START TEXT SHOWN

Wandering through the Liichokoshkomo, we made our way back indoors to have lunch, passing a display honoring Annie Oakley and a picturesque mural on the tall exterior of the Annie Oakley Center, central to the Liichokoshkomo.



We made our way across the Western States Plaza, pausing to document our visit to the museum by photographing our four pair of feet. Clockwise from the top: Diane, Frank, Robin, Jeremy.


We had a pleasant lunch, sitting outdoors with a view of the water feature surrounding the End of the Trail sculpture. I remember I had a chef salad and Frank had a chili dog. I don't remember what Robin and Jeremy had but I do remember we had four, huge, delicious, chocolate chip or peanut butter cookies!




We went back indoors and made our way toward the right side of the museum into the galleries we had yet to visit. We passed through a pleasant sitting area with another view of the water feature from within. There were couches and chairs for lounging and I was bemused by the cowhide side cushions.



In the galleries we visited, we each gravitated toward our particular area of interest. Jeremy wanted to see the historical exhibits on firearms and the military.



I drifted toward an exhibit on weaving. Frank was drawn to documentaries on famous actors in western films in the Hall of Western Performers. He is shown reading about Fess Parker who played in Disney's Daniel Boone and Davy Crocket.

END TEXT SHOWN
START SUPPLIED DATA

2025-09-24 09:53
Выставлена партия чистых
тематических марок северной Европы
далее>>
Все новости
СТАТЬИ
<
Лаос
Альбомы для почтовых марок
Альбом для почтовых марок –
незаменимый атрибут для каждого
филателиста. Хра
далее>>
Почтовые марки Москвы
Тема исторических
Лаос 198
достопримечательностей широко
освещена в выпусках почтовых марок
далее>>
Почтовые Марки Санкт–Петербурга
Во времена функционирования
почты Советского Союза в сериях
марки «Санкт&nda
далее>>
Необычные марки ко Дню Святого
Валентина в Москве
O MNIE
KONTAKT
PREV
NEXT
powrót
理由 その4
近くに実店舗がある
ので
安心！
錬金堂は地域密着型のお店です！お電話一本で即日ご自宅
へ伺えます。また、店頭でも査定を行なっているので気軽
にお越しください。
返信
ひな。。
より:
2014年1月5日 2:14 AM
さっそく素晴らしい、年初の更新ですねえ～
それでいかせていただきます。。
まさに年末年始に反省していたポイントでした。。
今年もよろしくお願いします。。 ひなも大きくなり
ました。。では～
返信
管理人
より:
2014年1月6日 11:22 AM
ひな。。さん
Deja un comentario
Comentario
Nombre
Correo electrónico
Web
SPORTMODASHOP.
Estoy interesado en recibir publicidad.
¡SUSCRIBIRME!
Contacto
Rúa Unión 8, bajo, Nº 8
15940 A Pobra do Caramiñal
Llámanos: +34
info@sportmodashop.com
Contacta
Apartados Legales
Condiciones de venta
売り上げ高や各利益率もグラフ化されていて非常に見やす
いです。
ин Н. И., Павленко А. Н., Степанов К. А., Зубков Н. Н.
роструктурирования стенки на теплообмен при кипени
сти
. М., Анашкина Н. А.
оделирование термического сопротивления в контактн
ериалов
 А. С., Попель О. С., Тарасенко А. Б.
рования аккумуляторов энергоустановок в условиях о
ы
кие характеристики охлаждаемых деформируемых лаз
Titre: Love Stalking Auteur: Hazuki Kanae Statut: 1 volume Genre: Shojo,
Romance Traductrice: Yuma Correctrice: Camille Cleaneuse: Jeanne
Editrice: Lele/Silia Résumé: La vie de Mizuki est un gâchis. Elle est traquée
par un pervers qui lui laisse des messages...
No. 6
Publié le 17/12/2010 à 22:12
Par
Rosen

END SUPPLIED DATA

◆ TASK TO COMPLETE
Please decide whether each statement agrees with the museum visit text, answering yes or no and quoting the words from that text that settle it.
1. Frank had a chili dog for lunch.
2. The group ate lunch indoors.
3. Jeremy wanted to see the exhibit on weaving.

◆ TASK OUTPUT
1. Yes: "Frank had a chili dog."
2. No: "sitting outdoors with a view of the water feature surrounding the End of the Trail sculpture."
3. No: "Jeremy wanted to see the historical exhibits on firearms and the military."